The concept of repression is obviously of great importance in Freudian theory, as the foregoing discussion has demonstrated. A defining feature of repression is that it is “motivated” forgetting; that is, it is an active process in which certain memories are blocked from reaching consciousness because of their emotionally negative content. Should such memories reach the conscious level, they could cause serious psychological disturbance.

One well-known phenomenon has long been used to argue for the reality of repression. This is infant amnesia , which refers to the fact that adults have very poor memories for the first few years of life. Freud proposed a characteristically creative explanation for this amnesia. The period of early childhood, according to psychoanalytic theory, is one during which the child is awash with strong sexual desires, most of them incestuous. Since these desires cannot be fulfilled, they result in considerable frustration. Further, in the case of the boy, his lust for his mother may, he fears, result in his castration. These factors lead to a repression of early childhood memories when the Oedipus complex is resolved. Why are all childhood memories repressed, and not just the ones dealing with the child’s sexual desires? Because if any memory from this period came to consciousness, there would be risk that memories of the perverted (by adult standards) and frustrating sexual desires the individual had as an infant would also emerge into consciousness, perhaps causing serious psychological damage.

There is no question that infant amnesia is a real phenomenon. However, research on memory and the brain has shown that its causes are very different from those proposed in psychoanalytic theory. Spear (1979) and Coulter, Collier, and Campbell (1976) have shown that rats also show infant amnesia. Specifically, infant rats trained on simple learning tasks show considerable loss of memory for those tasks over a period of time. Older rats, trained on the same tasks to the same level of performance, show much better memory for the tasks after the same amount of time has passed. In addition to rats, monkeys also show infant amnesia (Mishkin and Appenzeller 1987). It seems most unlikely that rat or monkey infant amnesia is due to the rats or monkeys repressing their incestuous desires for their parents.
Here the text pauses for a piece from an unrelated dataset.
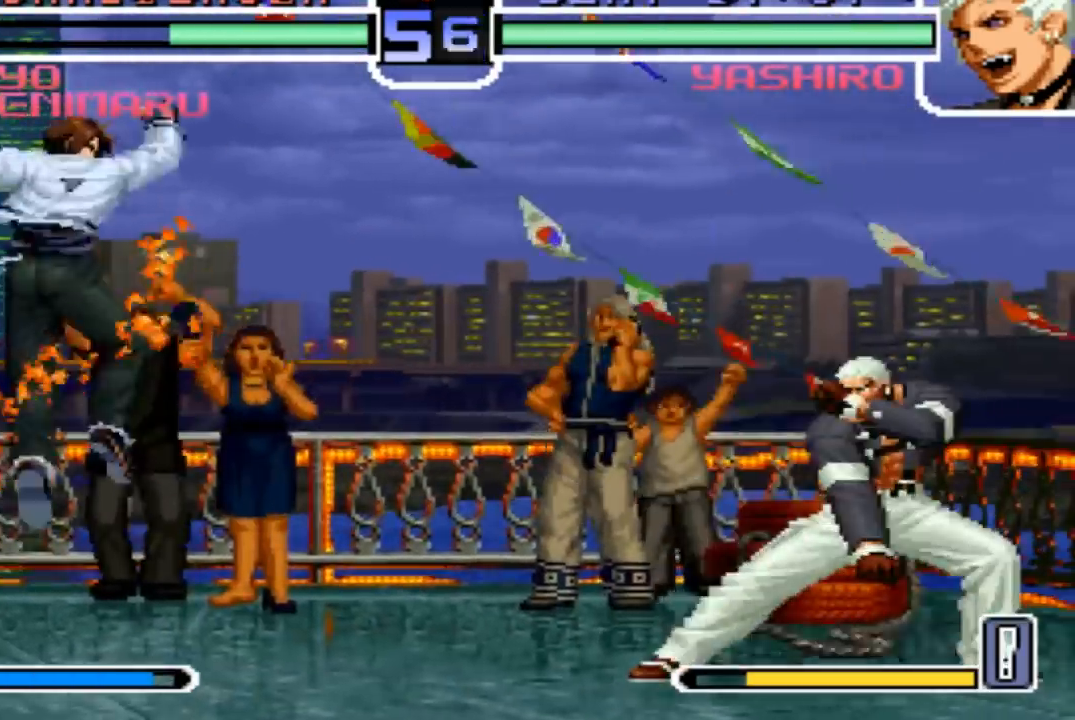
{"buttons": [], "left_stick": "up-right", "events": [[300, "left_stick", "down-right"], [401, "left_stick", "up-right"]]}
The real reason for infant amnesia in rats, monkeys, and humans lies in the nature of the brain of the immature organism. The immature brain is both anatomically and physiologically different from the mature brain. Deep in each temporal lobe of the mammalian brain is a structure known as the hippocampus. Together, the two hippocampi (and, of course, other brain structures) are vital for normal memory function (Zala and Squire 2000). The hippocampi in the human brain do not begin to undergo maturational changes until between four and five years of age (White and Pillemer 1979). Significantly, it is at about this time that the earliest memories adults can recall are found (Waldfogel 1948). Thus, it is the anatomical and physiological changes that take place in the brain, specifically in the hippocampi, that result in more lasting memories being formed by rats, monkeys, and humans who have passed the infant and very young child stages of development.